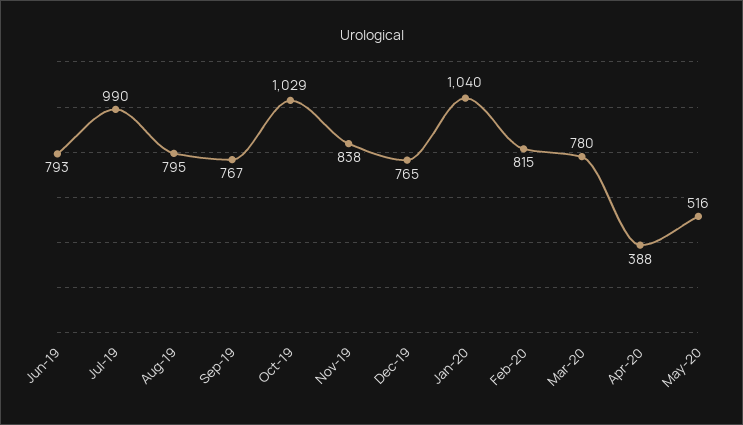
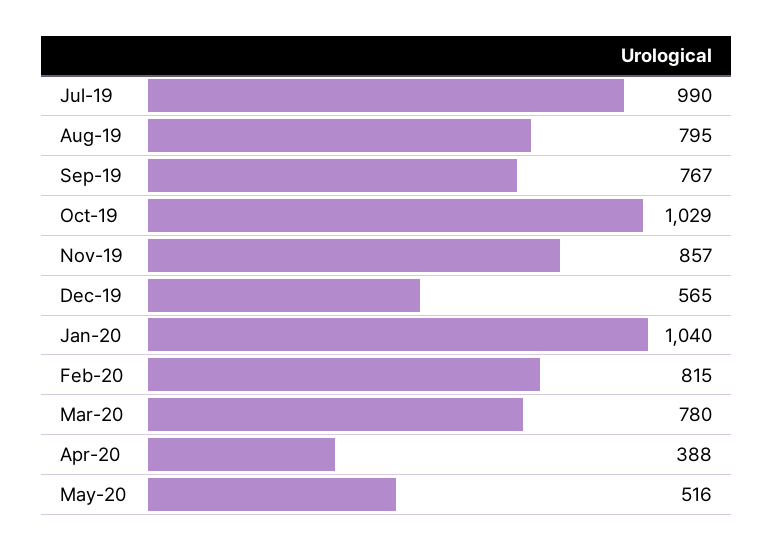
  {
-   "Jun-19": 793,
    "Jul-19": 990,
    "Aug-19": 795,
    "Sep-19": 767,
    "Oct-19": 1029,
-   "Nov-19": 838,
+   "Nov-19": 857,
-   "Dec-19": 765,
+   "Dec-19": 565,
    "Jan-20": 1040,
    "Feb-20": 815,
    "Mar-20": 780,
    "Apr-20": 388,
    "May-20": 516
  }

..........

Reproduce all lines above exactly. Leave the images out.

  {
-   "Jun-19": 793,
    "Jul-19": 990,
    "Aug-19": 795,
    "Sep-19": 767,
    "Oct-19": 1029,
-   "Nov-19": 838,
+   "Nov-19": 857,
-   "Dec-19": 765,
+   "Dec-19": 565,
    "Jan-20": 1040,
    "Feb-20": 815,
    "Mar-20": 780,
    "Apr-20": 388,
    "May-20": 516
  }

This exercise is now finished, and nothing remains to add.